*** Block opens ***

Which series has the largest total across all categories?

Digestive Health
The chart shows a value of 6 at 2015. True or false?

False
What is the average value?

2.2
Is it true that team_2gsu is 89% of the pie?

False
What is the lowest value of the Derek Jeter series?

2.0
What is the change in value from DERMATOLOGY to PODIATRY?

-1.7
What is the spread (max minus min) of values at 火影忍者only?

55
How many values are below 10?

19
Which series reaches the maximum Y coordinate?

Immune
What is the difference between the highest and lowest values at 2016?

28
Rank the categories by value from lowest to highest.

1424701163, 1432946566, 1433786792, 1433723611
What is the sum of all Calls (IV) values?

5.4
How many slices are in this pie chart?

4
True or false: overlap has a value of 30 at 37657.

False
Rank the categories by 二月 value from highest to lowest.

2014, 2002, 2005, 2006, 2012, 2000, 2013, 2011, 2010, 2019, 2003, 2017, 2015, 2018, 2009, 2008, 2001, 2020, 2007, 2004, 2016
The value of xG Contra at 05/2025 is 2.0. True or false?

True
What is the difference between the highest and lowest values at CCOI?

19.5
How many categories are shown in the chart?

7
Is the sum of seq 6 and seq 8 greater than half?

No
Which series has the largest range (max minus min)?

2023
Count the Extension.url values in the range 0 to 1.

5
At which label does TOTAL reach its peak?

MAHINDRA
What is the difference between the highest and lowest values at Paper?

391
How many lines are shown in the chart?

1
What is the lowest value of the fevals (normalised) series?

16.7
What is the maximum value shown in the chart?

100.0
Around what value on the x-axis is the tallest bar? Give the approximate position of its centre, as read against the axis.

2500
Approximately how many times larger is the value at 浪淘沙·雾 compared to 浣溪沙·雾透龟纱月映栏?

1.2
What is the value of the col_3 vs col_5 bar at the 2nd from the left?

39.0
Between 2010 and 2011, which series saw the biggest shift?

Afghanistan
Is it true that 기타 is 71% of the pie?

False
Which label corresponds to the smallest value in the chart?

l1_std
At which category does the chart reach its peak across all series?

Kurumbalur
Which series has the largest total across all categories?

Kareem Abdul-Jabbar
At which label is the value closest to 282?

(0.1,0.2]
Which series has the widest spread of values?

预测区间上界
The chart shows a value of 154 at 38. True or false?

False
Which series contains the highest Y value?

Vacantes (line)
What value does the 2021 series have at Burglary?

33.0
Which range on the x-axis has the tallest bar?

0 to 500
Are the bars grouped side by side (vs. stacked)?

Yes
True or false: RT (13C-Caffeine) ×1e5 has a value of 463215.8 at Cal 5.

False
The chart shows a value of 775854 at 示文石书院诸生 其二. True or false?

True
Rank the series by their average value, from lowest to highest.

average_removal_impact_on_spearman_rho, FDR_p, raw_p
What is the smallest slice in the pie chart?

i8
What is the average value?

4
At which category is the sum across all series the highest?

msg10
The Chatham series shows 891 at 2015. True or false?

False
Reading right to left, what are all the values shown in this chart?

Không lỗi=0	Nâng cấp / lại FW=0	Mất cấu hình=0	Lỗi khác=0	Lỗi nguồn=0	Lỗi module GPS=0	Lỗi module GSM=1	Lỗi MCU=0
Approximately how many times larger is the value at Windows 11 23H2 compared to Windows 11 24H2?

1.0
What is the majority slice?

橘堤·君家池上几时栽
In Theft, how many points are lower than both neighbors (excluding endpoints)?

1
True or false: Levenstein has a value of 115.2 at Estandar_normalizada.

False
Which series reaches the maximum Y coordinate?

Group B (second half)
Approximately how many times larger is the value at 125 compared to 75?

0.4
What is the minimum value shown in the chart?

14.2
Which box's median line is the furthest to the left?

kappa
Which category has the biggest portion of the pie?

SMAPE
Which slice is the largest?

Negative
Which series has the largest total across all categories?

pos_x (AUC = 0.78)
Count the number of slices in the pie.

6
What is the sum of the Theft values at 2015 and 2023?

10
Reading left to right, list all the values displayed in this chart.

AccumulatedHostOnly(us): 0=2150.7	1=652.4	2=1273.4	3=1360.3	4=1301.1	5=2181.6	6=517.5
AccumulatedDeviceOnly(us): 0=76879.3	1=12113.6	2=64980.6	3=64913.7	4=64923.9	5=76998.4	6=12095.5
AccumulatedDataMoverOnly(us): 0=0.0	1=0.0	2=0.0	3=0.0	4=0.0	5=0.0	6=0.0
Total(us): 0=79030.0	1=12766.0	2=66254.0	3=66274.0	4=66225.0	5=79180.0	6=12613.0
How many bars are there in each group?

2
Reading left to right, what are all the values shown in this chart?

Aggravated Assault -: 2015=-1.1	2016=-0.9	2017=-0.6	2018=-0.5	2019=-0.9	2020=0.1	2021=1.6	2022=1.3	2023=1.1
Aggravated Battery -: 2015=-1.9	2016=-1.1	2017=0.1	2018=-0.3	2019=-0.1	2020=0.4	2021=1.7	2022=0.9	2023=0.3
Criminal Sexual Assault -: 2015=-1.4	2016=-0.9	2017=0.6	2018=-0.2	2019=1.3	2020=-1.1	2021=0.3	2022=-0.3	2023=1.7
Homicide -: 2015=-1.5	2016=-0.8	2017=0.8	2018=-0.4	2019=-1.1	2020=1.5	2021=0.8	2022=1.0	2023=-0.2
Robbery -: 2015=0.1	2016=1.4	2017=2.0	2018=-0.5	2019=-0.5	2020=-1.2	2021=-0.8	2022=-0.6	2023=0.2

*** Block closes ***

DIRECTIVE: Locate each line in the records above that contains the word "minus", and copy those lines out in full.

REPLY TO THE EXERCISE:
What is the spread (max minus min) of values at 火影忍者only?
Which series has the largest range (max minus min)?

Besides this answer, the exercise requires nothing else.